There is a common fear that having a Code of Conduct in this way will lead people to believe that there are problems in the community, and that, if there are no problems, then there should be no Code of Conduct. Beside the fact that there are problems in every community everywhere, there is another angle to look at this that is very important.

Things work because we make them work.
 

Good consistent results take intentionality. A Code of Conduct is an example of that intentionality. It is saying, in writing, officially, how we will behave and what we will not tolerate. It is accepting and agreeing to it as a community and standing by it, adhering to it, making it real and making it work.

This is important to a lot of people. Championing a Code of Conduct makes this industry a more reasonable place to be for people who would otherwise find home elsewhere.

Are we giving our events the credit they deserve?

With career paths and fields of study, relevant to the web development industry, being non-existent in most places; our meetups, camps, summits, and conferences etc are critically important to how open source works. It is within the events that we are bringing people in and we are teaching ourselves how to thrive. We are doing it and we are doing it ok, but we need to do better.

Our events are where people are finding their way into a whole new IT career or just a new IT skill set. We need to recognize the importance our events have in making open source sustainable by bringing new talent in. To support open source better, we need to work to do our events better, we need to bring in more talent. 

How did NERDSummit do with bringing more people in?

The NERDSummit is a direct expansion of its local area’s Western Mass Drupal Camp. Here are some comparisons between the 2013 camp and the 2014 summit.
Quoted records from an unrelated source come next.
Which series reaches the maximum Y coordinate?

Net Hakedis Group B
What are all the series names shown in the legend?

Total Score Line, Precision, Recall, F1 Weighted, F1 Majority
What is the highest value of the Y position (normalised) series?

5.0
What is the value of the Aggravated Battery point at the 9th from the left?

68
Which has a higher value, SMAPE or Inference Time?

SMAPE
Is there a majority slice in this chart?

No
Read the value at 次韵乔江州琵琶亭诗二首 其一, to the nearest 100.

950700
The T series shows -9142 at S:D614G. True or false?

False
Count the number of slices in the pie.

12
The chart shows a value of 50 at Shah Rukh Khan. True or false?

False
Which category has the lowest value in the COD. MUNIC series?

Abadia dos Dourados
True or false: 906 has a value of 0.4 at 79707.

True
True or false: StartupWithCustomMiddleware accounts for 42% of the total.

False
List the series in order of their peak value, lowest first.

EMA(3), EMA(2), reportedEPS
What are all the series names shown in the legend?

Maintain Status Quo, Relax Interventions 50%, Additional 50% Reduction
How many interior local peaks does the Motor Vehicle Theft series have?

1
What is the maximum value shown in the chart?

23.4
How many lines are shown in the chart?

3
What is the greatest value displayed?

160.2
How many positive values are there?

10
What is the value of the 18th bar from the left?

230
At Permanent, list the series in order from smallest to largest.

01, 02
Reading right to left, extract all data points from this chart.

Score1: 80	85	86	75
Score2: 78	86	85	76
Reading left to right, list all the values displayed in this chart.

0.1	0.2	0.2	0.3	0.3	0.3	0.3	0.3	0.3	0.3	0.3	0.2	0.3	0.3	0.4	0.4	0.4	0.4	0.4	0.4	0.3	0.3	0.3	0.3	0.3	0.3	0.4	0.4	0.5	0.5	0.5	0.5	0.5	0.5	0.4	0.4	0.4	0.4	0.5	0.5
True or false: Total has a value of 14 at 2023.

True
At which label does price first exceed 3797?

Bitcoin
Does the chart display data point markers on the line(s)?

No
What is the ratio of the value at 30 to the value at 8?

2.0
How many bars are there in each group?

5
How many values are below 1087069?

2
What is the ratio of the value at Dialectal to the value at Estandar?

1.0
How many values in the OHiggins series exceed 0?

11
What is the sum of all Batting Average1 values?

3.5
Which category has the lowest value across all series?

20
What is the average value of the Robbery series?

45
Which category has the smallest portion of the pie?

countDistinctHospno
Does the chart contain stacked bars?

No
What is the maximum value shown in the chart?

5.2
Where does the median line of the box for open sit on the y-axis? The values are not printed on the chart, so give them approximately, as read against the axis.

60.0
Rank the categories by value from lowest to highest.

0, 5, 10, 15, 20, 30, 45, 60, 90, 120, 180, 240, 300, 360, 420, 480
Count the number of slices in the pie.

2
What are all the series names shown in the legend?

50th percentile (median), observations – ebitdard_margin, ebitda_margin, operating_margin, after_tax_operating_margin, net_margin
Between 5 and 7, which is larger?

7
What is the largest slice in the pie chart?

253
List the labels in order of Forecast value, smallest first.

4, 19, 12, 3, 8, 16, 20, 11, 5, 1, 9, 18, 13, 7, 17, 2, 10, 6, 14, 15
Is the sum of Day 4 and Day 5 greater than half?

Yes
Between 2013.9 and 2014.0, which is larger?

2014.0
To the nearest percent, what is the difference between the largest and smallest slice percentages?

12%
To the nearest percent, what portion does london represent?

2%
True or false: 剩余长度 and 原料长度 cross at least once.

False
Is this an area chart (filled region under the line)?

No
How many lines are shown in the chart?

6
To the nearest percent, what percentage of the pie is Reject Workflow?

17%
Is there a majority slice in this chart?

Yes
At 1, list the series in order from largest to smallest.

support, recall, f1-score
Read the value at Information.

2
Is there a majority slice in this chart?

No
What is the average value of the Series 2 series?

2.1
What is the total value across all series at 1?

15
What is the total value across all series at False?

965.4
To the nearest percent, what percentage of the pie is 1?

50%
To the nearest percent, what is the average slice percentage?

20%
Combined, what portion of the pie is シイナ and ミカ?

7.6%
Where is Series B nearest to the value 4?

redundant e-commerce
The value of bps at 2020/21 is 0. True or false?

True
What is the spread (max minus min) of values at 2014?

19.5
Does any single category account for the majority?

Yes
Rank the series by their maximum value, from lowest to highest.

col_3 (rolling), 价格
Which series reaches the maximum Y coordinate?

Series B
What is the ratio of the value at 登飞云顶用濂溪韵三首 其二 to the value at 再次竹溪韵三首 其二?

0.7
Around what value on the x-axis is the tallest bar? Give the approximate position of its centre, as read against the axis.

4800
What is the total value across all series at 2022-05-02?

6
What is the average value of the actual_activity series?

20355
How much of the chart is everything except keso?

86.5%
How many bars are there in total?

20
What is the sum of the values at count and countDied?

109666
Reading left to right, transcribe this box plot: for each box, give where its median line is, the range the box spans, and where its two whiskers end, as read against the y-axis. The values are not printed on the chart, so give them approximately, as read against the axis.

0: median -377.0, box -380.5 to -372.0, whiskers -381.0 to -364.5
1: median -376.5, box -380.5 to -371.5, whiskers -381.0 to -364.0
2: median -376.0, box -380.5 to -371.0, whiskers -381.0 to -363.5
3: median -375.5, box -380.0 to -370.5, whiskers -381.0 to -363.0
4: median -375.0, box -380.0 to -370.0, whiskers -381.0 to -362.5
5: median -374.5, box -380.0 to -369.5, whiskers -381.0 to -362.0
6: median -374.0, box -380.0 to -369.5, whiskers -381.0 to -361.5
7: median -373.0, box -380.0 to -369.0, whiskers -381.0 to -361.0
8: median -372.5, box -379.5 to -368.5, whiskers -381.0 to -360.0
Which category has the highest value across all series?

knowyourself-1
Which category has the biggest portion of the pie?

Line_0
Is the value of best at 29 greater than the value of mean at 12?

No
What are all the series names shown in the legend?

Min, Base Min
NERDSummit 2014 Unique visitors: ~500

Western Mass Drupal Camp 2013 Unique visitors: ~250


This is reasonable considering the expanded scope and the length of the event going from one day in 2013 to three days in 2014.


NERDSummit 2014 Women visitors: 37%

Western Mass Drupal Camp 2013 Women visitors: 15%


NERDSummit 2014 Women speakers: 34%

Western Mass Drupal Camp 2013 Women speakers: 8%


This was a huge improvement over the year before and is pretty high for open source conferences in general. DrupalCon Austin, for example, left behind its historic 8% female conference attendance by achieving 20%.

NERDSummit additionally had 12% youth in attendance, with a subset of that taking advantage of onsite childcare.

While the area in New England where NERDSummit was held, Western Massachusetts, is fairly progressive. It’s clear that something we did worked.

We diversified the content to diversify the attendance to, hopefully, diversify the community.
 

Feedback so far has been overwhelmingly positive and we are collecting more organized feedback now. While we did pretty well drawing in more attendees and a better gender balance, NERDSummit was still fairly homogeneous in terms of race and class. NERDSummit 2015, and the years to come, will focus on reaching new communities in addition to further diversifying the ones already in attendance.

We hope to continue to see our efforts bringing more people into the industry, but also effecting changes that improve the number of people who stay. If open source is going to be a solution made by the world and for the world, it will need to be supported by the world, the whole world, and not just a privileged subset of the population. While some are working on solving the “talent shortage” and others are working on better recruiting, how we function as an IT community is one place where we can all take responsibility and make a big impact for the better.